Louis-Jean Cormier offrant à ses chansons et à la foule de nouveaux habits resplendissants
Photo: Annik MH de Carufel Le Devoir Louis-Jean Cormier offrant à ses chansons et à la foule de nouveaux habits resplendissants

Oui, une vraie déception, mais une seule : ces FrancoFolies ont surtout été celles de l’impossible rendu possible. Comme quoi, il faut toujours oser.

Le moment où le pic a fait l’homme JF Lemieux sous l’emprise surnaturelle du petit triangle en plastique dur tout au long de l’extraordinaire Histoire de Melody Nelson, première partie magique du Gainsbourg symphonique.

Le moment complémentaire du précédent moment Voir l’expression à la fois jouissive et un peu ahurie d’Arthur H constatant que son bassiste québécois devient fou avec un pic.

Le moment de dépit mâtiné d’empathie Pauvre OSM d’avoir dû jouer les partitions paresseuses du pianiste-orchestrateur de Jane Birkin ; pauvre Jane qui était malade ; pauvres spectateurs du premier soir (paraît que tout allait mieux le lendemain). Soupir.

Le moment où l’on a trouvé Souchon vraiment généreux Faire tant de place à son ami collaborateur Laurent Voulzy, c’était un vrai cadeau (même si on y a perdu au change quelques belles du grand échalas).

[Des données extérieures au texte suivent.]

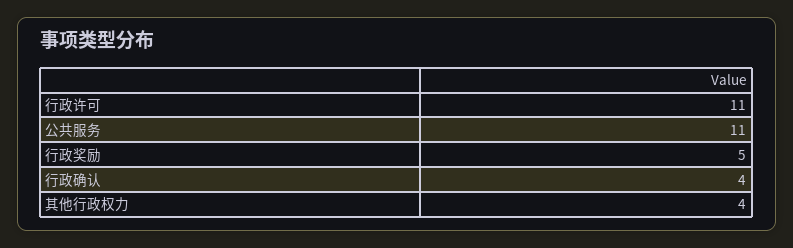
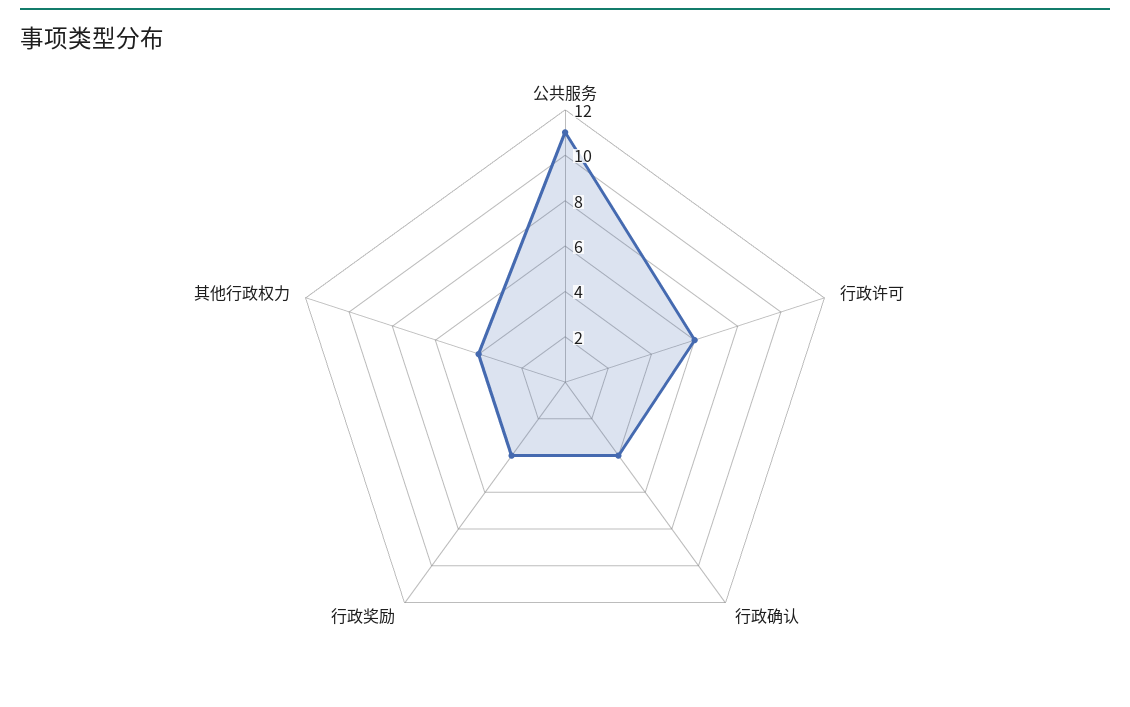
  {
-   "行政许可": 11,
+   "行政许可": 6,
    "公共服务": 11,
-   "行政奖励": 5,
+   "行政奖励": 4,
    "行政确认": 4,
    "其他行政权力": 4
  }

Le moment chic, les moments Shock C’était pas chaud dehors, mais quel fantasme vécu à fond que cette bringue à gogo de Stefie avec ses « douze belles dans la peau ». Besoin de personne en Harley-Davidson ? Oh que non. Besoin de chanteuses !

Le moment de clarté Comprendre qu’un artiste a parfois en tête le grand oeuvre de sa vie dès la première fois qu’il chante. Alexandre Désilets à Ma Première PdA en 2006, c’était déjà en potentiel les géniales orchestrations de Windigo.

Le moment grégaire Sept jours en mai, « 213 ans d’expérience sur la même scène », ou la preuve que la chanson à plusieurs, c’est meilleur.

Le moment exaltant Louis-Jean Cormier offrant à ses chansons et à la foule de la Place des Festivals de nouveaux habits resplendissants. Et une piste de danse.

Le moment estomaqué de fin de soirée au journal Voir apparaître sur l’écran Bernard Adamus toutes veines protubérantes, saisi par notre photographe Annik de Carufel. C’était comme si j’avais vu (et entendu) tout le show en un instant.